# What I have been working on



## claytonpiano (Feb 3, 2005)

Bags I've been making for clients. I still have 2 more to go! Groan!! It's nice to make money, but I'm tired of sewing! I never thought I would say that!


----------



## bugstabber (May 12, 2002)

Very Nice!


----------



## Karen (Apr 17, 2002)

Beautiful work! I'm working on handbags also. I want a embroider machine so bad!!! Waaaaa!


----------



## AngieM2 (May 10, 2002)

Wow! Those are nice. And my next cubical office mate has been eyeing and heavily hinting abuot liking a little bag like I made myself for 'stuff". I may just have to monogram it or something for her. 

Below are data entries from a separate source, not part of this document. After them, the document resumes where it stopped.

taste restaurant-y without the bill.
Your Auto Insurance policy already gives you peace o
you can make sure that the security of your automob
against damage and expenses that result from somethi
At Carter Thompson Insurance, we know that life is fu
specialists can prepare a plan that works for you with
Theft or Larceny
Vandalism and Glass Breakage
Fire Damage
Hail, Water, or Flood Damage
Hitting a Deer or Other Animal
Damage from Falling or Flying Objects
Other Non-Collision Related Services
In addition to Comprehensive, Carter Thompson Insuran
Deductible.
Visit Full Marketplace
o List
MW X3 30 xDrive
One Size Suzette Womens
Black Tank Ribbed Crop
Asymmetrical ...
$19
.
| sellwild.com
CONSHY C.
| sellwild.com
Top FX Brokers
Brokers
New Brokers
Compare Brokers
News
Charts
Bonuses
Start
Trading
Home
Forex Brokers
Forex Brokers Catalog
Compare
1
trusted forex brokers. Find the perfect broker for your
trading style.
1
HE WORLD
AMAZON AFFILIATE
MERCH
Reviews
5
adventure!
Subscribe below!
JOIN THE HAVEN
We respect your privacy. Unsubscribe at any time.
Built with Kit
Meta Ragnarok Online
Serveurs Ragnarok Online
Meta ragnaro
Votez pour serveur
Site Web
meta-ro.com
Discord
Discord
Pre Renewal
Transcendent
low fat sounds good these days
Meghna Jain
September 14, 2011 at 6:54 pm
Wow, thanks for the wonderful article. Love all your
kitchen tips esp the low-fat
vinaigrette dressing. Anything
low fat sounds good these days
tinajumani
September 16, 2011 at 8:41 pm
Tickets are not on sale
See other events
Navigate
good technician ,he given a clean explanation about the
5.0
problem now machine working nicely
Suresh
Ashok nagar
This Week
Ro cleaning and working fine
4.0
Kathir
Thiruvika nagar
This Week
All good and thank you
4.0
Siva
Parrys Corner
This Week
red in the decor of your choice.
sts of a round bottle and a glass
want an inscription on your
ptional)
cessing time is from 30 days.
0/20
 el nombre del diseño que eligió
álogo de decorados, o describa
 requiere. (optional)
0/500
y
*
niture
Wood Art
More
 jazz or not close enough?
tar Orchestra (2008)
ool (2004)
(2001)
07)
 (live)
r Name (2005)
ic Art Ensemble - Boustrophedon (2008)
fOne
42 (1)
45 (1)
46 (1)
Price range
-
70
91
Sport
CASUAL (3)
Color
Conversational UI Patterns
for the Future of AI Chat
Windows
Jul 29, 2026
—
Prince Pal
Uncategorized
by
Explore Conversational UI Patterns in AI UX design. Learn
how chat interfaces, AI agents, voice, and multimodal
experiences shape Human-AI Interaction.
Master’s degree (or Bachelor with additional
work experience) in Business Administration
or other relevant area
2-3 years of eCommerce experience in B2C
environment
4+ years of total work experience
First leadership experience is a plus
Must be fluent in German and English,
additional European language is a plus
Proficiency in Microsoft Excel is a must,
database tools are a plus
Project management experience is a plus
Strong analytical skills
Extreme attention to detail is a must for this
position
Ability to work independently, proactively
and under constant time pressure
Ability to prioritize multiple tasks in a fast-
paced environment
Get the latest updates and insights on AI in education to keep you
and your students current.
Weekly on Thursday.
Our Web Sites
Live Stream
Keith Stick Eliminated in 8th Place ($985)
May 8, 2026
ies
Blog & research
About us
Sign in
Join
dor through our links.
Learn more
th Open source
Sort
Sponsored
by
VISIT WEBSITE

Those are beautiful. and your embroidery is so nice. What embroidery machine are you using? I have the Janome 300E.

Angie


----------



## claytonpiano (Feb 3, 2005)

I also have the Janome 300E. I love that machine!!!!!!


----------



## CraftyDiva (Aug 26, 2003)

I'm loving those bags, very nice.


----------



## BusyBees2 (Dec 10, 2004)

Sweet Adelines _DO _ like their bags!! Trust me, I know!! 

Those are very nice!


----------



## happycat (Dec 22, 2003)

Those are beautiful! My mother-in-law was a Sweet Adeline.


----------



## A'sta at Hofstead (Sep 20, 2006)

Really pretty! I love the butterflies!


----------



## Lucy (May 15, 2006)

Those are such beautiful bags. Very nice work. I know the ladies will love them !


----------



## bopeep (Apr 2, 2007)

They are really beautiful bags !!!! I know they are really going to get some eyes when your clients get them. Really nice work.
bopeep


----------